(Beginning of INPUT DATA)

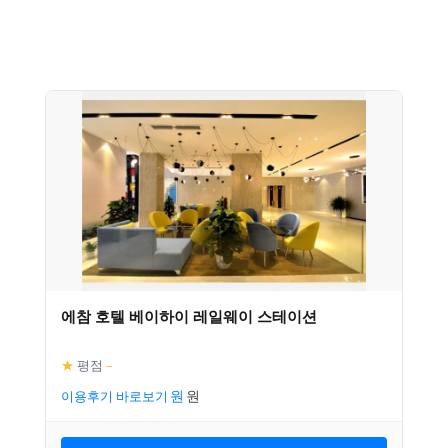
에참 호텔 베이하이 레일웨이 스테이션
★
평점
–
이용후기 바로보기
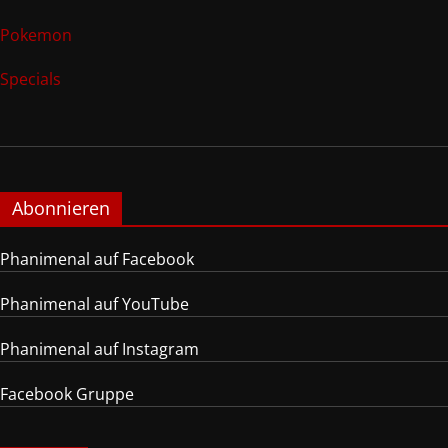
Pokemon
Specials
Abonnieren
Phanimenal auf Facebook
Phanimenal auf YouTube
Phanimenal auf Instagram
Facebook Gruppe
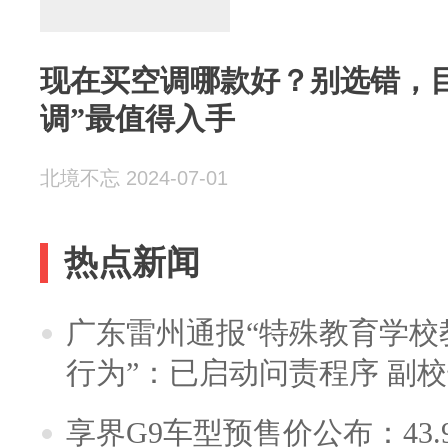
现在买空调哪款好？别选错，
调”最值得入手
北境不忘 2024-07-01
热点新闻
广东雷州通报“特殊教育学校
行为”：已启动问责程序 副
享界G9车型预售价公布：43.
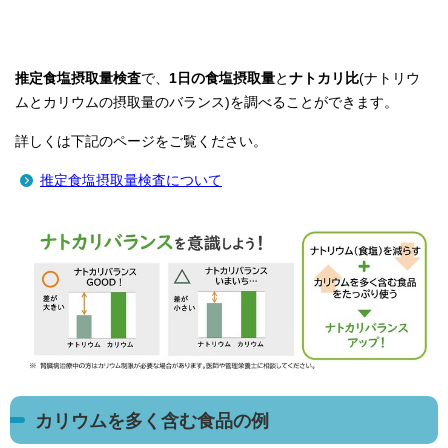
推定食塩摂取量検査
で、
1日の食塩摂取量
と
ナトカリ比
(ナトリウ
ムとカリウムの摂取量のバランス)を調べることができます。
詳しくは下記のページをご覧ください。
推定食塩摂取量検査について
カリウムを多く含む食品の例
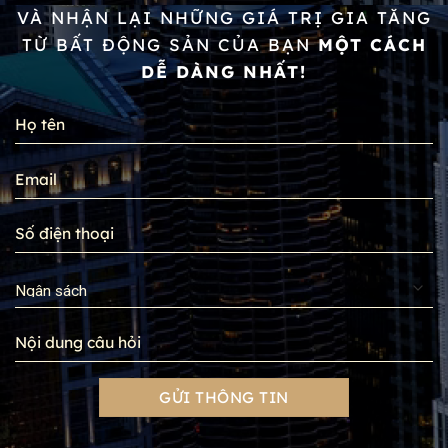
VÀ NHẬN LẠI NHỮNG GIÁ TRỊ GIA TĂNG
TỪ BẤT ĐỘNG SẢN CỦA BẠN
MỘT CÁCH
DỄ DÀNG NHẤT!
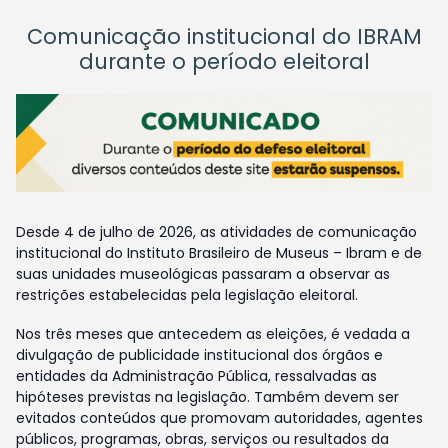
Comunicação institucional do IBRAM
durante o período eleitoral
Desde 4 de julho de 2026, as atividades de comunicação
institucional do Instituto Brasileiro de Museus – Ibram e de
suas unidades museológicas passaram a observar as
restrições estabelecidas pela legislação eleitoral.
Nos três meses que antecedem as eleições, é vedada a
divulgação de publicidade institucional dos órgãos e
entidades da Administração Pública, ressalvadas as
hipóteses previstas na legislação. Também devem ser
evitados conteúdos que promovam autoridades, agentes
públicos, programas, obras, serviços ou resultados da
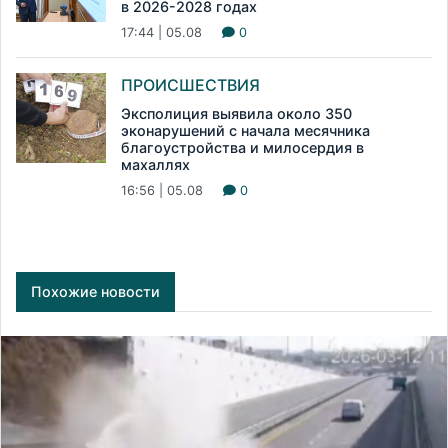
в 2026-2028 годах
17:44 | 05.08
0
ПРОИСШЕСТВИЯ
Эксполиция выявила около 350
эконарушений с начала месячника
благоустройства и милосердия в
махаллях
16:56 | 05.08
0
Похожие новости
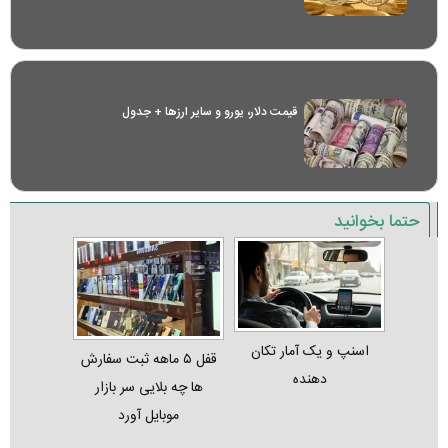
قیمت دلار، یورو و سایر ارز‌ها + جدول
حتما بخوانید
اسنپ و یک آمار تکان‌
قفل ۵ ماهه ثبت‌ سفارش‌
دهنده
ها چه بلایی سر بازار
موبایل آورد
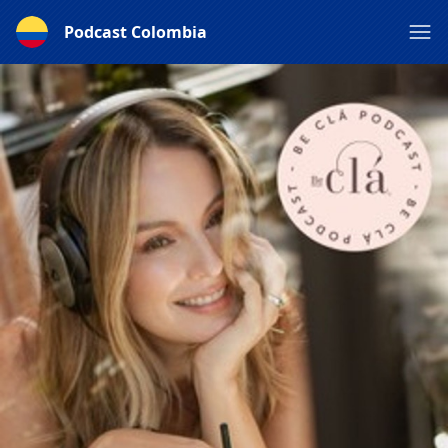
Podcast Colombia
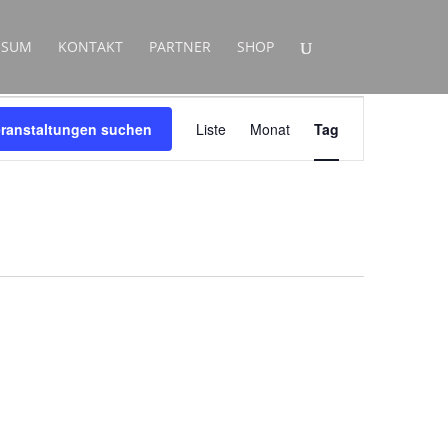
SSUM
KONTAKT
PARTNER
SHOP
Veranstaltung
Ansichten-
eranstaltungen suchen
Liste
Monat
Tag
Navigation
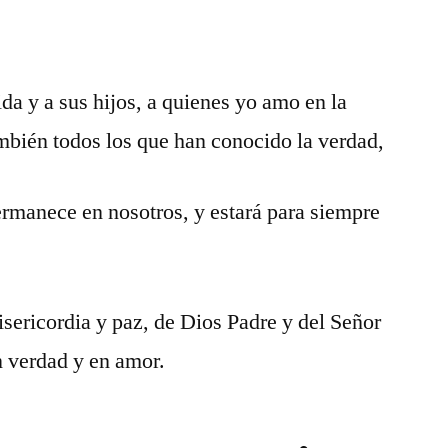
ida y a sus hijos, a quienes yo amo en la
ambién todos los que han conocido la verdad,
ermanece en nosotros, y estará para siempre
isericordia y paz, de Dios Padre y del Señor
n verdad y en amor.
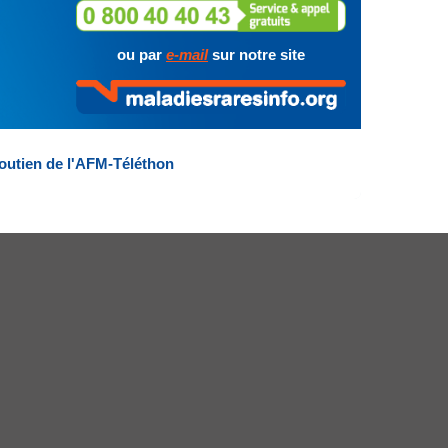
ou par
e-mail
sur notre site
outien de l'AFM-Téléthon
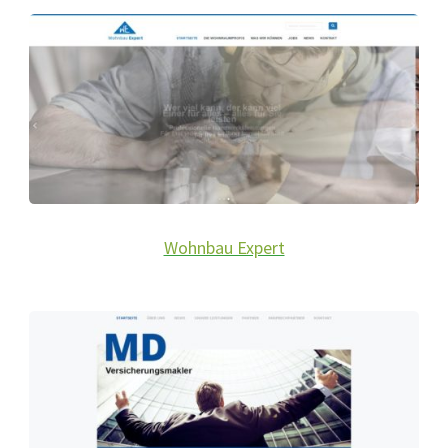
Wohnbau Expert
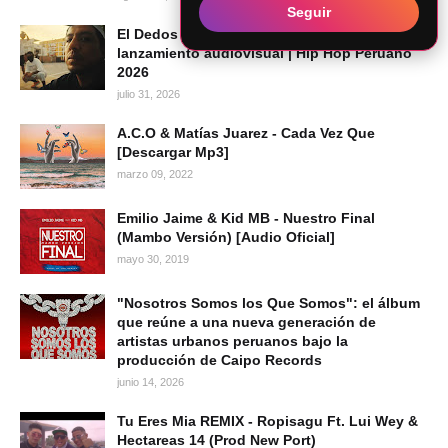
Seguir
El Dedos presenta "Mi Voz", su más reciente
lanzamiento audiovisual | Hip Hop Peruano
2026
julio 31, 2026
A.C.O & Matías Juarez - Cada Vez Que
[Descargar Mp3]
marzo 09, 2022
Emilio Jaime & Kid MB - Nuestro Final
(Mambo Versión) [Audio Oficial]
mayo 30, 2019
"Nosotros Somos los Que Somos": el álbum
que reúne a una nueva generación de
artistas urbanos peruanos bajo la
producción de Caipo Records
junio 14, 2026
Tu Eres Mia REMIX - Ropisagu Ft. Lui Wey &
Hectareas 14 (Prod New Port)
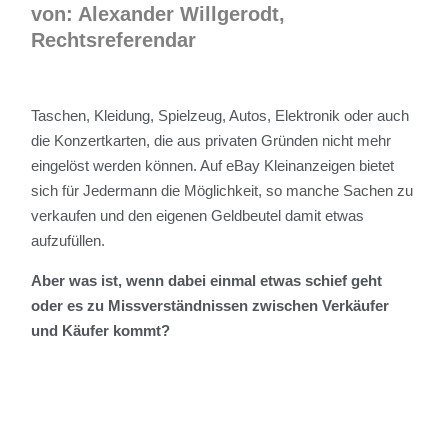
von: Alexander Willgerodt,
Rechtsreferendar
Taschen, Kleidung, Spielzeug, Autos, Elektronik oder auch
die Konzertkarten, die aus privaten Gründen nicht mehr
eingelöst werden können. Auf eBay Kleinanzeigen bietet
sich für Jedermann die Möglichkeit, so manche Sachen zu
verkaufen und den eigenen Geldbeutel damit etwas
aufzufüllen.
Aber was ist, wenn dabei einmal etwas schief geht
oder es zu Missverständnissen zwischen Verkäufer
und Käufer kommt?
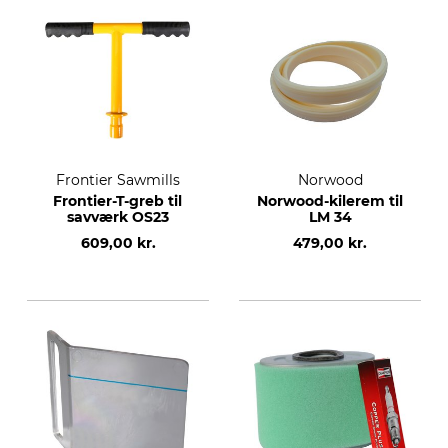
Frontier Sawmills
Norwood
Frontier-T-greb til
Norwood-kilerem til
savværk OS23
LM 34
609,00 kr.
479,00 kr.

(End of INPUT DATA)

Quote every one of the lines above word for word, without the pictures.

에참 호텔 베이하이 레일웨이 스테이션
★
평점
–
이용후기 바로보기
Pokemon
Specials
Abonnieren
Phanimenal auf Facebook
Phanimenal auf YouTube
Phanimenal auf Instagram
Facebook Gruppe
现在买空调哪款好？别选错，
调”最值得入手
北境不忘 2024-07-01
热点新闻
广东雷州通报“特殊教育学校
行为”：已启动问责程序 副
享界G9车型预售价公布：43.
推定食塩摂取量検査
で、
1日の食塩摂取量
と
ナトカリ比
(ナトリウ
ムとカリウムの摂取量のバランス)を調べることができます。
詳しくは下記のページをご覧ください。
推定食塩摂取量検査について
カリウムを多く含む食品の例
VÀ NHẬN LẠI NHỮNG GIÁ TRỊ GIA TĂNG
TỪ BẤT ĐỘNG SẢN CỦA BẠN
MỘT CÁCH
DỄ DÀNG NHẤT!
Comunicação institucional do IBRAM
durante o período eleitoral
Desde 4 de julho de 2026, as atividades de comunicação
institucional do Instituto Brasileiro de Museus – Ibram e de
suas unidades museológicas passaram a observar as
restrições estabelecidas pela legislação eleitoral.
Nos três meses que antecedem as eleições, é vedada a
divulgação de publicidade institucional dos órgãos e
entidades da Administração Pública, ressalvadas as
hipóteses previstas na legislação. Também devem ser
evitados conteúdos que promovam autoridades, agentes
públicos, programas, obras, serviços ou resultados da
в 2026-2028 годах
17:44 | 05.08
0
ПРОИСШЕСТВИЯ
Эксполиция выявила около 350
эконарушений с начала месячника
благоустройства и милосердия в
махаллях
16:56 | 05.08
0
Похожие новости
قیمت دلار، یورو و سایر ارز‌ها + جدول
حتما بخوانید
اسنپ و یک آمار تکان‌
قفل ۵ ماهه ثبت‌ سفارش‌
دهنده
ها چه بلایی سر بازار
موبایل آورد
Podcast Colombia
SSUM
KONTAKT
PARTNER
SHOP
Veranstaltung
Ansichten-
eranstaltungen suchen
Liste
Monat
Tag
Navigation
ida y a sus hijos, a quienes yo amo en la
ambién todos los que han conocido la verdad,
ermanece en nosotros, y estará para siempre
isericordia y paz, de Dios Padre y del Señor
n verdad y en amor.
ou par
e-mail
sur notre site
outien de l'AFM-Téléthon
Wohnbau Expert
Seguir
El Dedos presenta "Mi Voz", su más reciente
lanzamiento audiovisual | Hip Hop Peruano
2026
julio 31, 2026
A.C.O & Matías Juarez - Cada Vez Que
[Descargar Mp3]
marzo 09, 2022
Emilio Jaime & Kid MB - Nuestro Final
(Mambo Versión) [Audio Oficial]
mayo 30, 2019
"Nosotros Somos los Que Somos": el álbum
que reúne a una nueva generación de
artistas urbanos peruanos bajo la
producción de Caipo Records
junio 14, 2026
Tu Eres Mia REMIX - Ropisagu Ft. Lui Wey &
Hectareas 14 (Prod New Port)
von: Alexander Willgerodt,
Rechtsreferendar
Taschen, Kleidung, Spielzeug, Autos, Elektronik oder auch
die Konzertkarten, die aus privaten Gründen nicht mehr
eingelöst werden können. Auf eBay Kleinanzeigen bietet
sich für Jedermann die Möglichkeit, so manche Sachen zu
verkaufen und den eigenen Geldbeutel damit etwas
aufzufüllen.
Aber was ist, wenn dabei einmal etwas schief geht
oder es zu Missverständnissen zwischen Verkäufer
und Käufer kommt?
Frontier Sawmills
Norwood
Frontier-T-greb til
Norwood-kilerem til
savværk OS23
LM 34
609,00 kr.
479,00 kr.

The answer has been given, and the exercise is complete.